::: TEXT SECTION
I wonder if our species will survive long enough to evolve to that stage....


----------



## Milk (Jul 22, 2006)

the smiling weirwood said:
			
		

> What would these other dimensions be?


 
They're very small. 

And they are the dimensions that for whatever reason didnt expand along with the three familiar ones during the big bang.

They are Planck length size or there abouts." I say thereabouts because:

Planc length is the very limit of small. In the Nova show Briane Green described the distance as "If a proton was the size of the solar system, a string in comparison( which is a planck unit of size from what I understand) would be the size of a tree"

However in his book, I remember reading that a planck length is "If a proton was the size of the known Universe, then planck length would be the length of a small dog." Maybe my memory isnt so good.

The size part is crucial. Because what this means is...
well you see particle accerators are used kind of like gigantic microscopes, and the _resolution_ of the best particle accerators isnt anywhere near good enough to percieve strings. And its just concievable that they never will be. No matter how expensive or sophisticated.

Bah im sidetracked so ill use an analogy to explain what I mean about resolution

Imagine trying to create a portrait of your friend by throwing coconuts at him and looking at where they landed after hitting him. You would learn his features depending on what parts of his body the coconuts hit and capturing them afterwards... The coconuts lieing on the ground around him on the sandy beach that you just hit him with would form a picture of what he looks like-- in negative--at poor resolution.. very poor.


Kind of how bats use sonar to gain an image of their sorroundings they bounce sound off stuff and listen to it bouncing back.

Except what you have are coconuts.

Not very good resolution using coconuts is it?
Try using golfballs ?
"still not a very good fascimile eh?"
try mothballs.
"Getting better?"
Now bb pellets.
"Wow I can almost see eyes a nose and teeth"
Now try tiny blobs of ink
"nice portrait, but you can get more accurate keep trying" 
Using photo lithography--which is to say molecules
"Photo realism woohoo, further resolution?"
Make a portrait out of protons
... you get the idea. 

Okay. Now try to get an image of him by throwing the Andromeda Galaxy at him.


Capturing a picture of a string using protons, or even electrons, is the same deal. All we have are really _big_ blocks to work with. Stuff like protons and electrons.

That's the challenge of seeing at the resolution of planck length, and thats where string theory says these extra dimensions are found.

So as exciting as they may sound, its really hard to prove or disprove they exist since it will be a while, if ever, before we can see them.


----------
::::::
::: GIVEN RECORDS
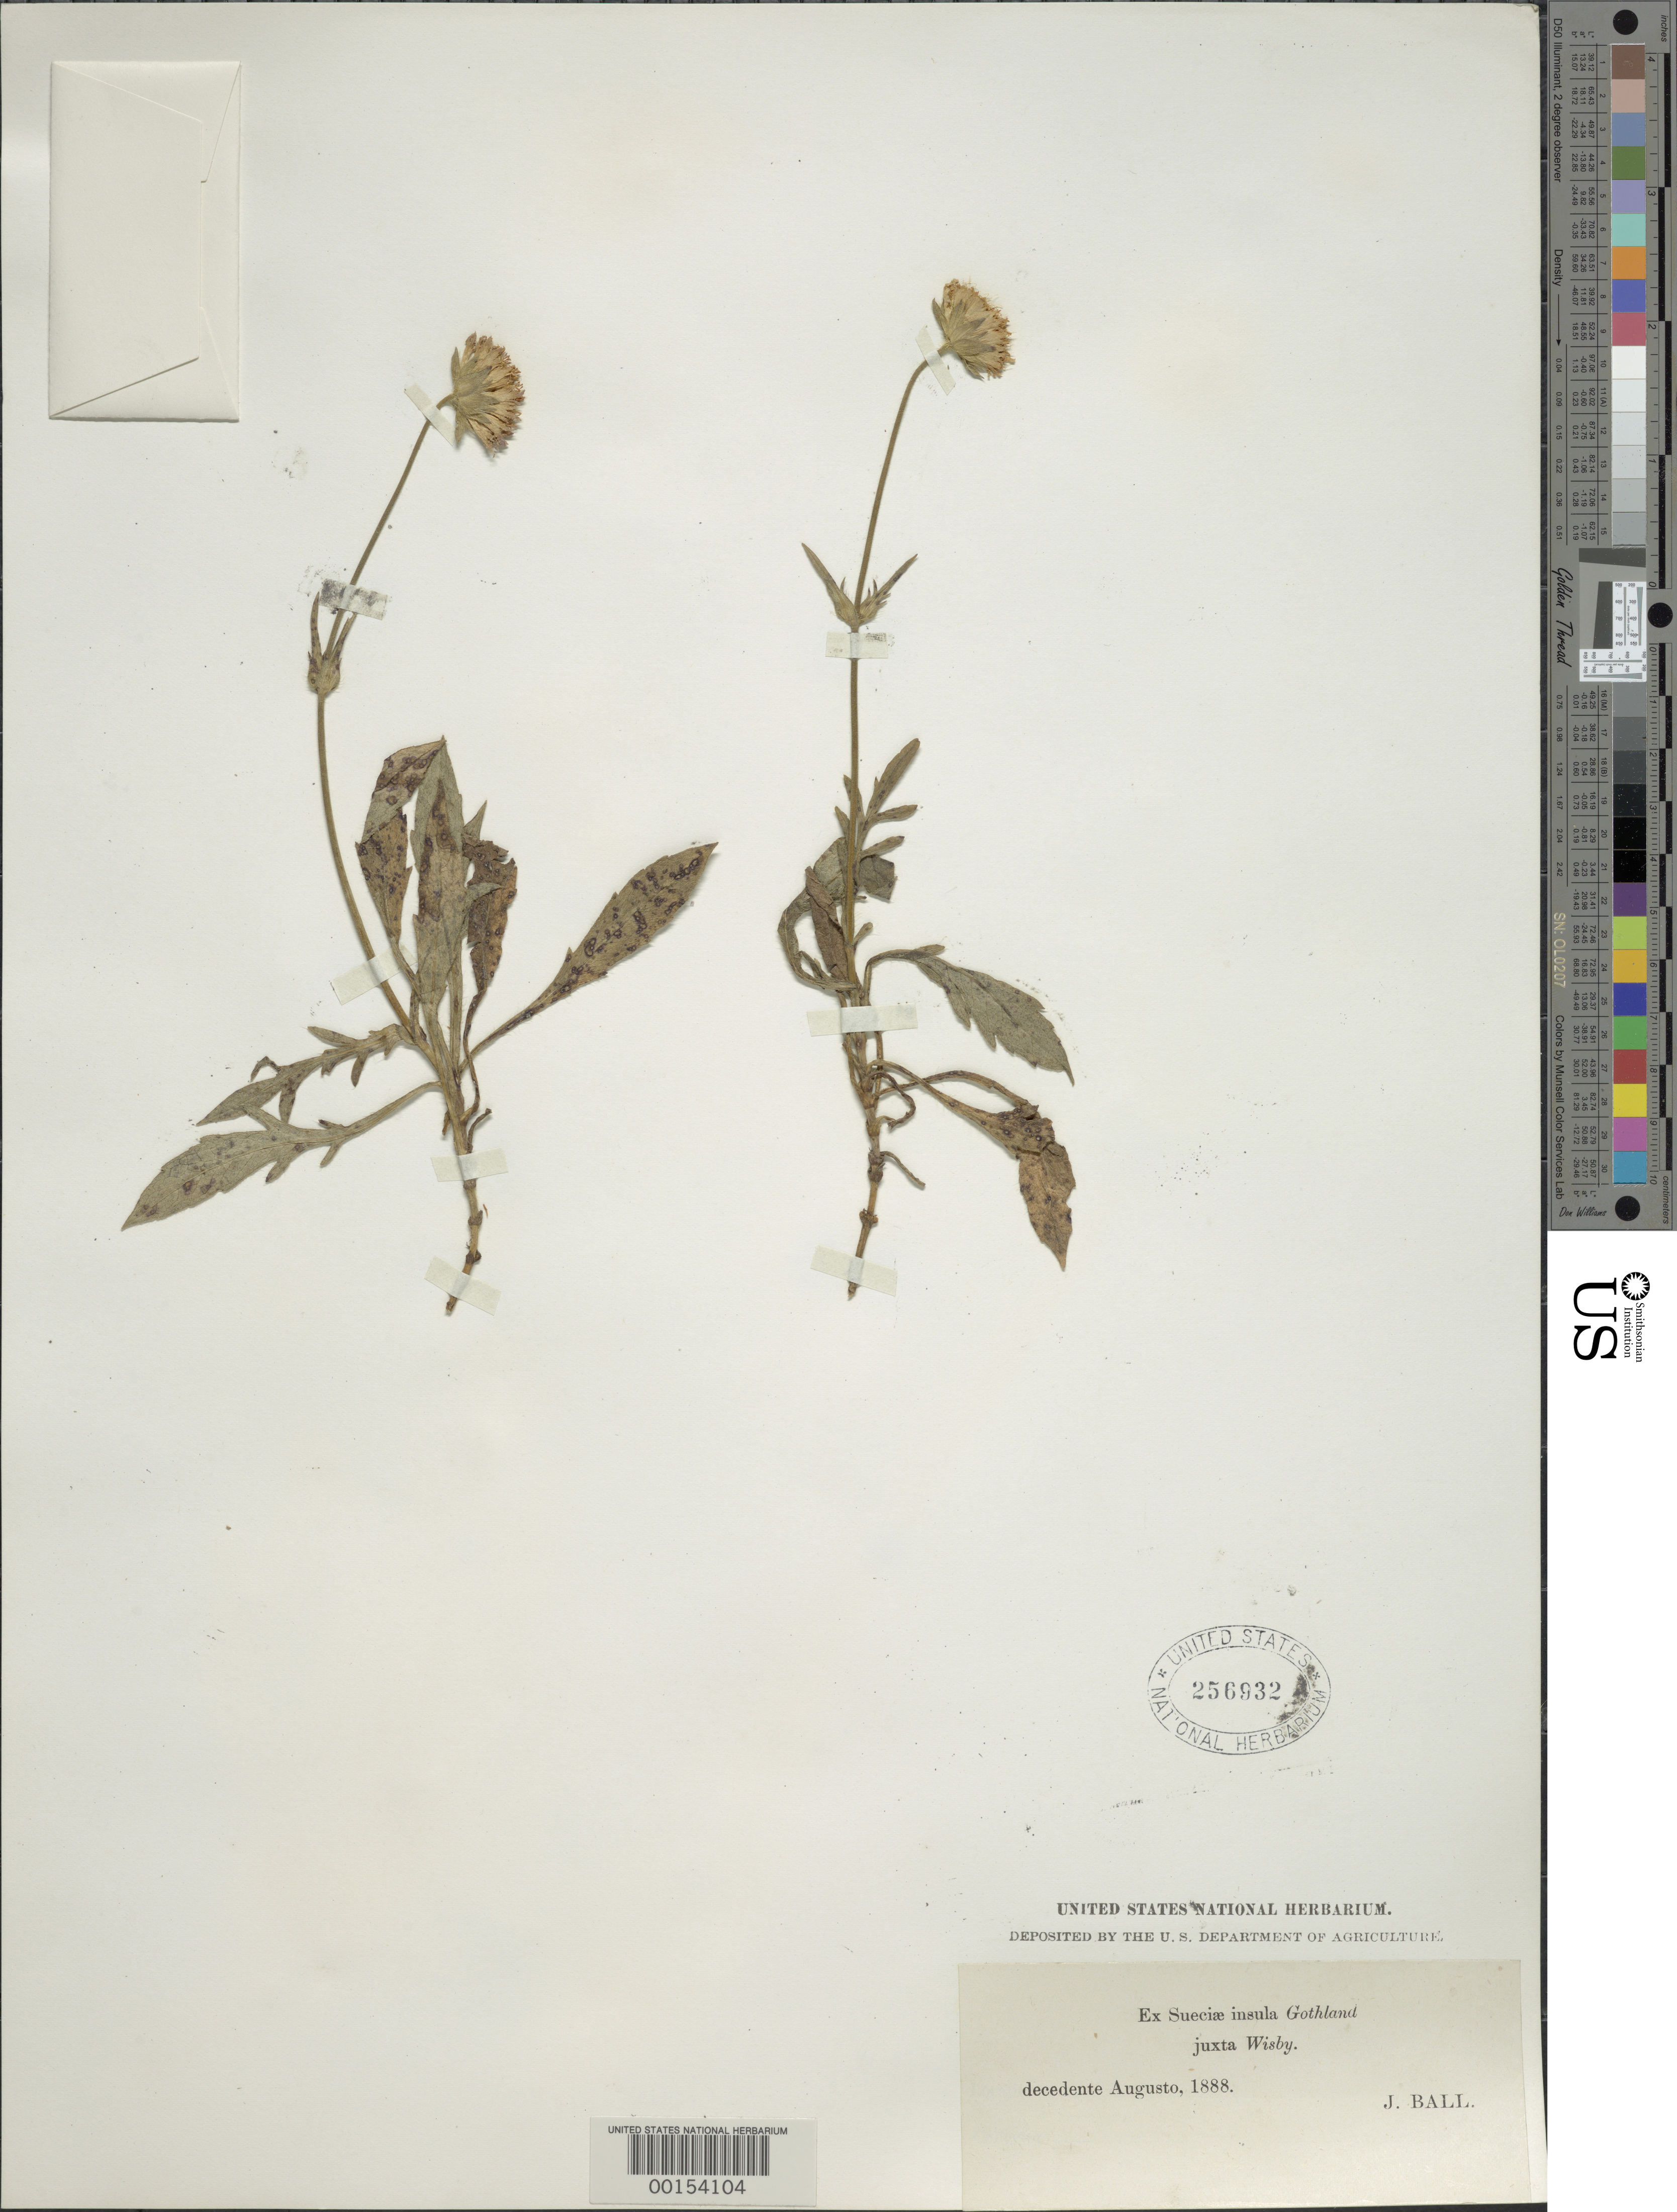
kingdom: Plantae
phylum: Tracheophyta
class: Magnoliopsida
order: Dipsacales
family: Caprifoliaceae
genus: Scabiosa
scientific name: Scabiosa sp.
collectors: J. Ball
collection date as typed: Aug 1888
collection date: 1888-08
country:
::::::
**SET TASK 1:**
Answer these questions about the forum post on extra dimensions:
(a) According to the post, what did the extra dimensions fail to do during the big bang?
(b) What does the post say particle accelerators are used like?
(c) In the portrait analogy, what is the first object thrown at the friend?
**SET TASK 2:**
Summarize the forum post on extra dimensions in two sentences.
**SET TASK 3:**
Repeat the passage of the forum post on extra dimensions from "Kind of how" up to and including "have are coconuts.".

**TASK OUTPUT 1:**
(a) They did not expand along with the three familiar dimensions.
(b) Gigantic microscopes.
(c) Coconuts.

**TASK OUTPUT 2:**
The post explains that the extra dimensions are very small, around the Planck length, because they did not expand with the three familiar ones during the big bang. Since even the best particle accelerators lack the resolution to see at that scale, as the analogy of building a portrait by throwing objects of shrinking size shows, it is very hard to prove or disprove that these dimensions exist.

**TASK OUTPUT 3:**
Kind of how bats use sonar to gain an image of their sorroundings they bounce sound off stuff and listen to it bouncing back.

Except what you have are coconuts.